Лиза одевается... Оказывается, зеркало можно снимать и ставить на стол. Илье Игнатьичу пригодился его рост. Полушубок великоват Лизе, он свисает с плеч, но, подтянутый ремешком, очень идет к ней. В этой незнакомой оболочке она приобретает особую и таинственную привлекательность. Запах овчины ширит ноздри Ильи. Лиза предупредительно распахивает дверь.
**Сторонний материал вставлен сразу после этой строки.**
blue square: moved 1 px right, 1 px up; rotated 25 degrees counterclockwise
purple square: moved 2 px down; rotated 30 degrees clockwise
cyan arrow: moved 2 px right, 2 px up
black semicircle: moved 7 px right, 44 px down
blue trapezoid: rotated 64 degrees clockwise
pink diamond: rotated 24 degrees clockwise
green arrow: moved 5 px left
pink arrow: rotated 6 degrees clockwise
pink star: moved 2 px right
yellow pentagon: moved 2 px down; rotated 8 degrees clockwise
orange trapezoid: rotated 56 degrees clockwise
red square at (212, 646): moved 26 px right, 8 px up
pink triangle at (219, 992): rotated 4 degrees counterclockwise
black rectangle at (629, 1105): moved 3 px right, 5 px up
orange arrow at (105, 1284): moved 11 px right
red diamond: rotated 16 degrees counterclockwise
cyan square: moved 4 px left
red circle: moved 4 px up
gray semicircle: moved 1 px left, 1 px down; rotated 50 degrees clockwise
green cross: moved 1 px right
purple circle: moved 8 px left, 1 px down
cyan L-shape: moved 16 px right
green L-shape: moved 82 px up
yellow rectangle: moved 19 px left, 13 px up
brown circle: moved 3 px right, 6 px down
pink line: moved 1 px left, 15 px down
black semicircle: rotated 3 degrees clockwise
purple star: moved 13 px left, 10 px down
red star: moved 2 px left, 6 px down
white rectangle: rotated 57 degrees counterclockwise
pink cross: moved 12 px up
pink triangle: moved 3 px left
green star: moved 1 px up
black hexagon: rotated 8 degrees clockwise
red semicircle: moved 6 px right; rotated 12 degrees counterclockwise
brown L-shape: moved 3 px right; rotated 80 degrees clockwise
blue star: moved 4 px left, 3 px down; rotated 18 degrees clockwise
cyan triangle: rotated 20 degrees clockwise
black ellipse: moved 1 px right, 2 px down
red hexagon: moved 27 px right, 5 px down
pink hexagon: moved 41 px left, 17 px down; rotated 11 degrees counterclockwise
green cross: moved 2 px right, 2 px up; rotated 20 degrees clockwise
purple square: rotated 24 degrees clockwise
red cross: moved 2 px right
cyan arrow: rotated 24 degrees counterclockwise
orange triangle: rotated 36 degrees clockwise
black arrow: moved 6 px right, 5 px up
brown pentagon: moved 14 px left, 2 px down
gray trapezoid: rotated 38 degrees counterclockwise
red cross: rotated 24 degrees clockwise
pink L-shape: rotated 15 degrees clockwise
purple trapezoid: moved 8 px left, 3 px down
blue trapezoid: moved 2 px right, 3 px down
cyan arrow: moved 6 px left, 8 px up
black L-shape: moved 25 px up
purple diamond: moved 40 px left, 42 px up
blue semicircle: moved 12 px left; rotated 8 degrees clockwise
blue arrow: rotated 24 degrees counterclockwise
Они выходят. Бездельные люди у ворот сторожки замолкают, пока Лиза со спутником проходят мимо.

— Итак, вы счастливы?

— А я не задумывалась об этом. Но когда делаешь себя сама, то даже и ошибки приятны. Все, все находится в себе самом... и знаешь, Илья, сердце — это глубже всякой шахты на земле!

Этой уверенности в себе он не замечал у ней раньше, даже в самые хвастливые ее минуты. Было бы бестактно теперь предлагать ей деньги, и наивно — звать назад.

— Вы очень переменились, Лиза.

— Да!— и смеется.—Раньше, например, я боялась щекотки, а теперь нет. Раньше мне хотелось сыграть Марию, а теперь нет. Должно быть, я узнала слишком много о ней. Кроме того, у меня было большое горе.—

И он знает, что не утрату их ребенка она имеет в виду.— Расскажите все-таки, как он умер?